* [Quoted text]:

▽

The ORB represents the Togolese part of the Volta River Basin, which stretches from approximately the latitude 5°30′ N in Ghana to the latitude 14°30′ N in Mali. It covers an area of 26,700 km², which is about 47.3% of the country, and lies between 6°10′ and 11°10′ latitude north and between 0° and 1°25′ longitude east. This study was conducted in the Oti Nord sub-basin (ONSB), which is one of the sub-basins of the Oti River Basin (Figure 1). The ONSB covers the entire Kpendjal district and small portions of Tandjoare, Tone, and Oti districts. The ONSB is part of the savannah region characterized by high population growth rate, a high poverty level (65% of the population in 2017), and food insecurity (53.3% of the population in 2010) [33]. In addition, the study area is also known for its acute land degradation and high exposure to flood events [34]. Groundwater is the main water resources in the ONSB. Currently, there are neither wastewater treatment plants nor a sound domestic waste management system, which results in high pollution of water sources (especially surface water). From a hydrological point of view, the Oti River drains the sub-basin and its tributaries are characterized by a simple seasonal variation with high water levels between August and October. The River’s annual flow varies between 100 and 300 m³/s, while the annual recharge capacity in ONSB is about 177 mm.

2.1.1. Data Collection

To achieve the objectives of this study, a multi-stage sampling technique was employed where all districts in the sub-basin have been considered and the counties were purposely selected based on the availability of community-based organizations. As a result, eight counties were selected, namely, Sansanne-Mango, Ponio, Tidonti, Korbongou, Barkoisi, Naki Est, Bogou, and Nandoga. A total of 12 community-based organizations out of the selected counties were available and accessible during the period of data collection (April to July 2018).

Primary data were collected using a semi-structured interview. The overall interview was done with key persons purposely selected (persons knowledgeable about or who work in the context of Oti River basin) from the identified institutions. Meost of the informants held senior positions within the institutions (e.g., Director, Monitoring/Evaluation Officer, Project manager/leader) with most of them having at least three years working experience in the institution.

Secondary data were obtained from existing literature, governmental documents, and databases. These data included climate-based parameters, socio-economic parameters, physical characteristics of water resource, societal water usage, and sanitation practices.

The obtained data,

Table 1. Indicators for water security assessment in the Oti Nord sub-basin.

△

* [Instructions to follow]: Transcribe the passage on the Oti Nord sub-basin from "To achieve the" up to and including "to July 2018).".

* [Data records]:

▽

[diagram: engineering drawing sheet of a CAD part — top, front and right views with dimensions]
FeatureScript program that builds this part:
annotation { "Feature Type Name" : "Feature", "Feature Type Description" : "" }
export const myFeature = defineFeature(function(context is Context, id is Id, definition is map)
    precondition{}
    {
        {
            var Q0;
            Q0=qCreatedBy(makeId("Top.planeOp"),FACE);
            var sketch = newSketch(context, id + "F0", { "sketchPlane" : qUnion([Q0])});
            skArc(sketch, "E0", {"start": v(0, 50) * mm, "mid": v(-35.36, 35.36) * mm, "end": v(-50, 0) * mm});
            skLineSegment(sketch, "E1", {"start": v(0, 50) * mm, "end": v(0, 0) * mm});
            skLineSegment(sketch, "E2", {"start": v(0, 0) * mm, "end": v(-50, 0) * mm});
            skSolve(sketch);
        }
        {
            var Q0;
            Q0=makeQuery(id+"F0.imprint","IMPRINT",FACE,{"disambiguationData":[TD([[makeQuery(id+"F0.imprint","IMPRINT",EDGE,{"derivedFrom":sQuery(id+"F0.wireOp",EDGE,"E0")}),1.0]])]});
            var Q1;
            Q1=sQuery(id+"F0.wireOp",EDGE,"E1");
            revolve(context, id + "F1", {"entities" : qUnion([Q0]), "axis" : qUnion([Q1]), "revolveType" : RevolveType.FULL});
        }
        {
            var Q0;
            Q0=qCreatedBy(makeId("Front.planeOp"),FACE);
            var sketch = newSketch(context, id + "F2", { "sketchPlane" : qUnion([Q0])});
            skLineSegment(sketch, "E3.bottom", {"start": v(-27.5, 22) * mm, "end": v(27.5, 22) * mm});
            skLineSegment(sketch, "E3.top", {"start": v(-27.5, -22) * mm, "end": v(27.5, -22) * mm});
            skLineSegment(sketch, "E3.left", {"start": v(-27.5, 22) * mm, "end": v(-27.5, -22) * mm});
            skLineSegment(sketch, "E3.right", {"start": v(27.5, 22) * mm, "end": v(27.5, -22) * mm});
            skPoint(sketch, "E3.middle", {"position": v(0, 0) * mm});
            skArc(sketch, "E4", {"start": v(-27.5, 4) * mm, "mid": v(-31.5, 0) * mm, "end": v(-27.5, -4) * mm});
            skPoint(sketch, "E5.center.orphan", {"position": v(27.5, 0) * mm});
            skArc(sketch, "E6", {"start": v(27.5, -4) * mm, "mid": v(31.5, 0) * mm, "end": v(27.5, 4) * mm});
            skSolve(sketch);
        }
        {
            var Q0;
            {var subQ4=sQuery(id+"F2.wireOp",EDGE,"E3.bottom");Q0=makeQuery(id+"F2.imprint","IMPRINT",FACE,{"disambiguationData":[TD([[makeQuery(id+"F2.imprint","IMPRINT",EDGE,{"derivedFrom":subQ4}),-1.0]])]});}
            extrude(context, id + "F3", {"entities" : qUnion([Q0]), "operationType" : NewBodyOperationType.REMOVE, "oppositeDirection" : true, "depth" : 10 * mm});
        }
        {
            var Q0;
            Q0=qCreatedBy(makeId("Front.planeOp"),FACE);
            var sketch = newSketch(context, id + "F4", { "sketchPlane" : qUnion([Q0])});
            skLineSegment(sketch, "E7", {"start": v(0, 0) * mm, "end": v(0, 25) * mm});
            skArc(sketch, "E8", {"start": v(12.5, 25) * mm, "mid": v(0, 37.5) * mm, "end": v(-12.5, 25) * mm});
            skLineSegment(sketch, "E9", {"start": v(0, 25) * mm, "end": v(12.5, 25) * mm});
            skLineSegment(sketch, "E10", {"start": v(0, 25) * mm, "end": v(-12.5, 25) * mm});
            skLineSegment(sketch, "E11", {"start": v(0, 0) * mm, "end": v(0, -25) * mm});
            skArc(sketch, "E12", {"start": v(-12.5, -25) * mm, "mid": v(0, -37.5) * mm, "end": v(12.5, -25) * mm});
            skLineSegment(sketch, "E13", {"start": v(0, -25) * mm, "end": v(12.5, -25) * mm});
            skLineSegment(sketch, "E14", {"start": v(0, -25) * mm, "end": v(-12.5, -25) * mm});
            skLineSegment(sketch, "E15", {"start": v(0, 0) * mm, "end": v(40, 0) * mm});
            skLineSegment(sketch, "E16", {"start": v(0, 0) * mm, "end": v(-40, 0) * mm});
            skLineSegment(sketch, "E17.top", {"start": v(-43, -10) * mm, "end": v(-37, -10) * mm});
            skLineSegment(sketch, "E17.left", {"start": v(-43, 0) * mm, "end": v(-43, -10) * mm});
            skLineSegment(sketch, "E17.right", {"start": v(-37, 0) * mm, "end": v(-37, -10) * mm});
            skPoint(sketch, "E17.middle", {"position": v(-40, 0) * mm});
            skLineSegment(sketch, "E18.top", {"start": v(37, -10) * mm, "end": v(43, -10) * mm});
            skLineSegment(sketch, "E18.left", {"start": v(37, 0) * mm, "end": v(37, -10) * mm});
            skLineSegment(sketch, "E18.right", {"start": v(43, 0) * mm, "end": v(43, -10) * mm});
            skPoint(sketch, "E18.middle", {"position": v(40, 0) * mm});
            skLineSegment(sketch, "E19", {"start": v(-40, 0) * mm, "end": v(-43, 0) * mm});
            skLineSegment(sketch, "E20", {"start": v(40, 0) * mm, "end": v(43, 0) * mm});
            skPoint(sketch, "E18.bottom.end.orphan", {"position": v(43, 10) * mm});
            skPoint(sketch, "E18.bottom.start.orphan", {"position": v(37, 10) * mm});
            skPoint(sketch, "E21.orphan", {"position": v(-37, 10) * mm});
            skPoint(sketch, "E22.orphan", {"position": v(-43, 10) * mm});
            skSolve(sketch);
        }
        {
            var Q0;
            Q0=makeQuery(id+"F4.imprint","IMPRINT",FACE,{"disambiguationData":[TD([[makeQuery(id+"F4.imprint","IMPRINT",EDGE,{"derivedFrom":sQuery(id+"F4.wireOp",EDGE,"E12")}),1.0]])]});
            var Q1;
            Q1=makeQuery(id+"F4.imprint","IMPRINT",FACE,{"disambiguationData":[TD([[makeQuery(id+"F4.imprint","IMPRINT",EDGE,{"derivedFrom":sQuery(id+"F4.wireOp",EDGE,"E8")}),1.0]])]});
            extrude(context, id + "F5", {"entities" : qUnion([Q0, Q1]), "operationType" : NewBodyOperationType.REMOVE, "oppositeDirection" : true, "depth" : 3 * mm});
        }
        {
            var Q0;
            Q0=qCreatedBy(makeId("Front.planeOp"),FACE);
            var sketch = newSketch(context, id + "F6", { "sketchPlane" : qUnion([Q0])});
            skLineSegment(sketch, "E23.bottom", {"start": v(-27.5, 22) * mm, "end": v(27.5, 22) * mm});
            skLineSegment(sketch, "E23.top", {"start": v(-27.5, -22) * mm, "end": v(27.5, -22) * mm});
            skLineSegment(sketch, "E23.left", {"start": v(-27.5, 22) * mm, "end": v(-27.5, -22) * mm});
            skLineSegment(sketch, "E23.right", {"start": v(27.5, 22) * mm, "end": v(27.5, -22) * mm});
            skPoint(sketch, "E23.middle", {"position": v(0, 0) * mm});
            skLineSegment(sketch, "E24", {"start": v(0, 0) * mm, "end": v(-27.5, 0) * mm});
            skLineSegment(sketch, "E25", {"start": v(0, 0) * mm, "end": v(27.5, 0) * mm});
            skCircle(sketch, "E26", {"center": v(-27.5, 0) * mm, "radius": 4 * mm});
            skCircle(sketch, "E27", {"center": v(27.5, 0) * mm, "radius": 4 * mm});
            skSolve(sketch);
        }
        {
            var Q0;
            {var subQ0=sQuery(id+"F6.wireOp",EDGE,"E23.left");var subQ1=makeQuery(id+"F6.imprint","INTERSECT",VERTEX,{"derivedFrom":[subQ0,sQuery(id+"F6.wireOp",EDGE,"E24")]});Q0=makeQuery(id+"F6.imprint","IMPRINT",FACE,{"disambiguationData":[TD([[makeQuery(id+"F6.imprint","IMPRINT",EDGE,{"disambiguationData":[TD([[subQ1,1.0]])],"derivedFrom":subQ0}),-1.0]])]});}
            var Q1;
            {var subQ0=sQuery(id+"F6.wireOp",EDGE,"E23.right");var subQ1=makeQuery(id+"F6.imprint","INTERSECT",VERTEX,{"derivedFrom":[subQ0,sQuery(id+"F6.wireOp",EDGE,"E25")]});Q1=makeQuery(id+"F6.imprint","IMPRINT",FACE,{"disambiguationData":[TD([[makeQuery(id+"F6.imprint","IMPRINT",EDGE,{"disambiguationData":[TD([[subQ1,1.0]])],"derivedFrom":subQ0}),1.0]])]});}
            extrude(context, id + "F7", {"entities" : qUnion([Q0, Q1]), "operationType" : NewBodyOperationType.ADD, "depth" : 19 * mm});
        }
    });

△

* [Task answer]:
To achieve the objectives of this study, a multi-stage sampling technique was employed where all districts in the sub-basin have been considered and the counties were purposely selected based on the availability of community-based organizations. As a result, eight counties were selected, namely, Sansanne-Mango, Ponio, Tidonti, Korbongou, Barkoisi, Naki Est, Bogou, and Nandoga. A total of 12 community-based organizations out of the selected counties were available and accessible during the period of data collection (April to July 2018).